Records in a dataset:
________________________
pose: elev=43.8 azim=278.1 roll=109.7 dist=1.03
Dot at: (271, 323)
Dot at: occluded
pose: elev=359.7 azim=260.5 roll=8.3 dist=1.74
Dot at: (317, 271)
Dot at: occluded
________________________
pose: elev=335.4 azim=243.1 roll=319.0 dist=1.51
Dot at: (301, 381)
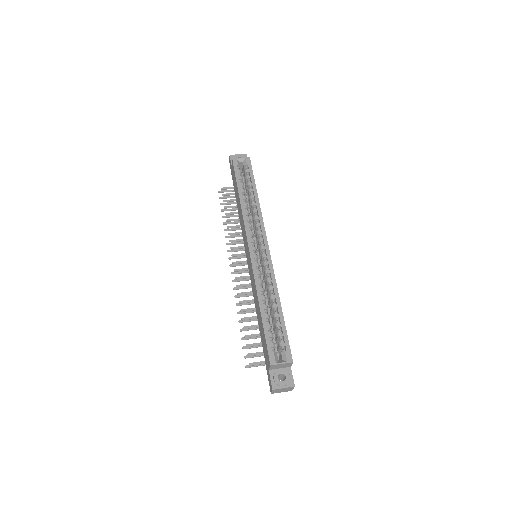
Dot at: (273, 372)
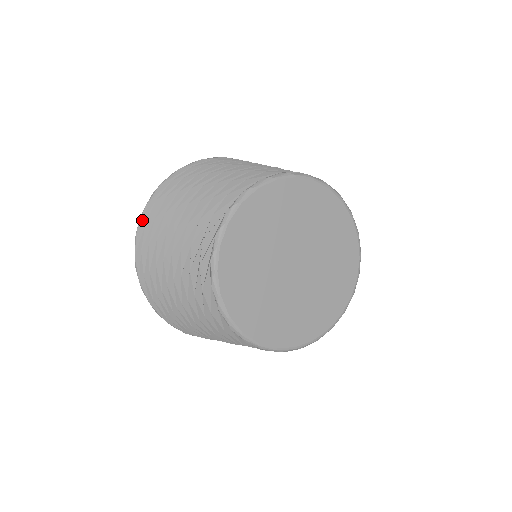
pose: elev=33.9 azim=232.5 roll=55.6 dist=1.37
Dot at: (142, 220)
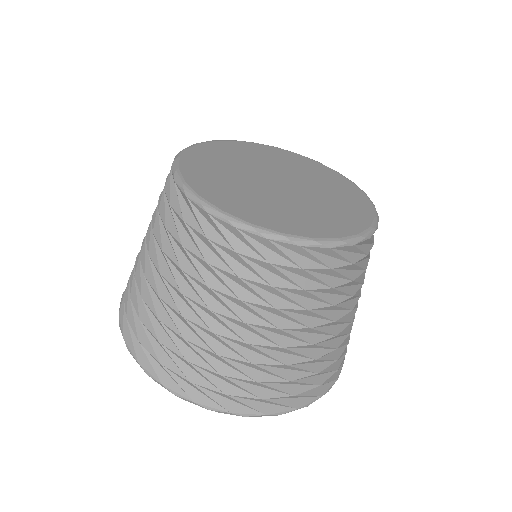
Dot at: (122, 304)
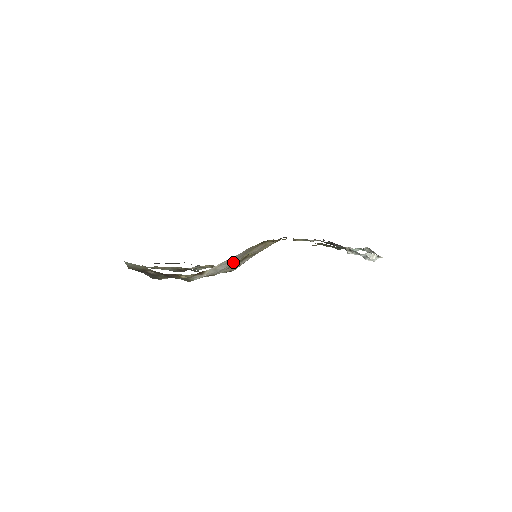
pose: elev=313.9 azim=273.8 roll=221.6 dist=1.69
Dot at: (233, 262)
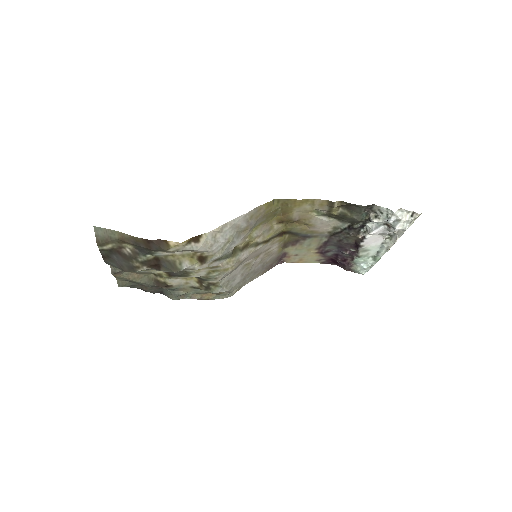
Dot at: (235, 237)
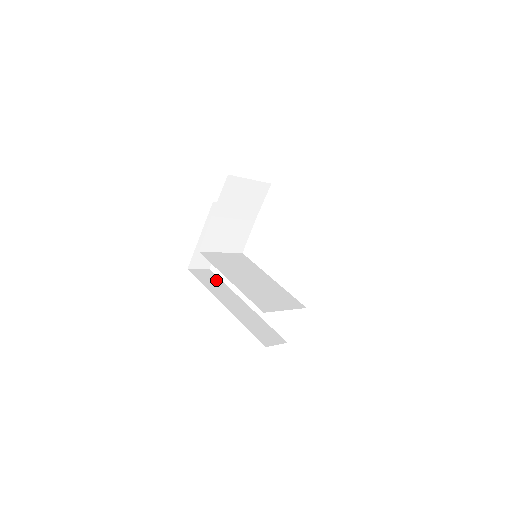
________________________
- [What you will do] Please swap "pose" for "view" in the lines beginning with the one containing "pose: elev=33.9 azim=232.5" and going on through the one containing "Dot at: (235, 237)", leaving everything else unchanged. Give only those lines, without the pictures.

- [Worked answer]
view: elev=33.9 azim=232.5 roll=55.6 dist=1.37
Dot at: (142, 220)
Dot at: (122, 304)
view: elev=313.9 azim=273.8 roll=221.6 dist=1.69
Dot at: (233, 262)
Dot at: (235, 237)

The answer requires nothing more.